Mason Brayman, a colleague of Lincoln's who rented his home in Springfield while Lincoln was a congressman, became a governor of the Idaho Territory.

Lincoln's bodyguard attempted, unsuccessfully, to become governor of Idaho.

The oldest Lincoln statue in the western United States is in Boise.

A sampling of other artifacts in the exhibit includes an invitation to Lincoln's second inaugural ball, election ballots from both of his campaigns, a Lincoln-era stovepipe hat and a painting of his Indiana home.

Lincoln presenter Skip Critell will greet guests at the grand opening. Critell is about Lincoln's height and weight and resembles him enough that a woman at Lincoln's tomb in Springfield asked him if he'd had plastic surgery to enhance the resemblance. He hadn't.

"I'll mostly be meeting and greeting people at the opening," he said. "I'll speak in the first person as if I'm Lincoln, the way I do at my presentations."

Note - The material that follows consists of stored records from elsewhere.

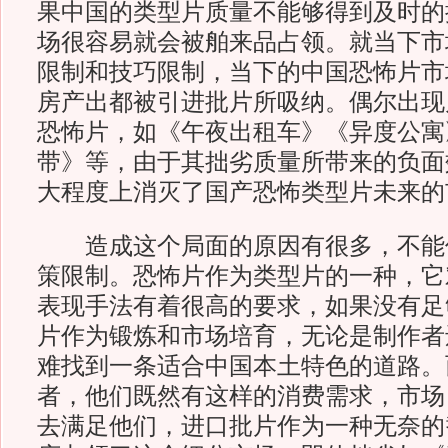
果中国的类型片质量不能够得到及时的
场很容易就会被舶来品占领。就当下市
限制和技巧限制，当下的中国恐怖片市
房产出都被引进批片所吸纳。偶尔出现
恐怖片，如《午夜出租车》《异度公寓
带》等，由于其拙劣质量所带来的负面
大程度上消灭了国产恐怖类型片未来的
造成这个局面的原因有很多，不能
策限制。恐怖片作为类型片的一种，它
表现手法有着很高的要求，如果没有足
片作为锻炼和市场培育，无论是制作者
难找到一条适合中国本土特色的道路。
者，他们既然有这样的消费需求，市场
去满足他们，进口批片作为一种无奈的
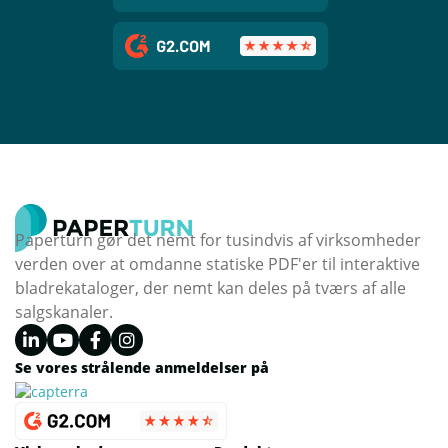
Paperturn gør det nemt for tusindvis af virksomheder
verden over at omdanne statiske PDF'er til interaktive
bladrekataloger, der nemt kan deles på tværs af alle
salgskanaler.
Se vores strålende anmeldelser på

Catapult 3, a Boise company that makes displays, is assembling the Idaho exhibit. Its sponsor is United Heritage Financial Group of Meridian.

Fred Fritchman, exhibits graphics designer at the historical museum, calls the exhibits "a legitimate opportunity for the public to see some very special things showing Lincoln's connection to Idaho and the evolution of his thinking that led him to believe it was a necessity to issue the Emancipation Proclamation. The exhibits are appealing visually and make it easy for visitors to get the Lincoln story. Anyone interested in learning more about him should make an effort to see it because it's just excellent."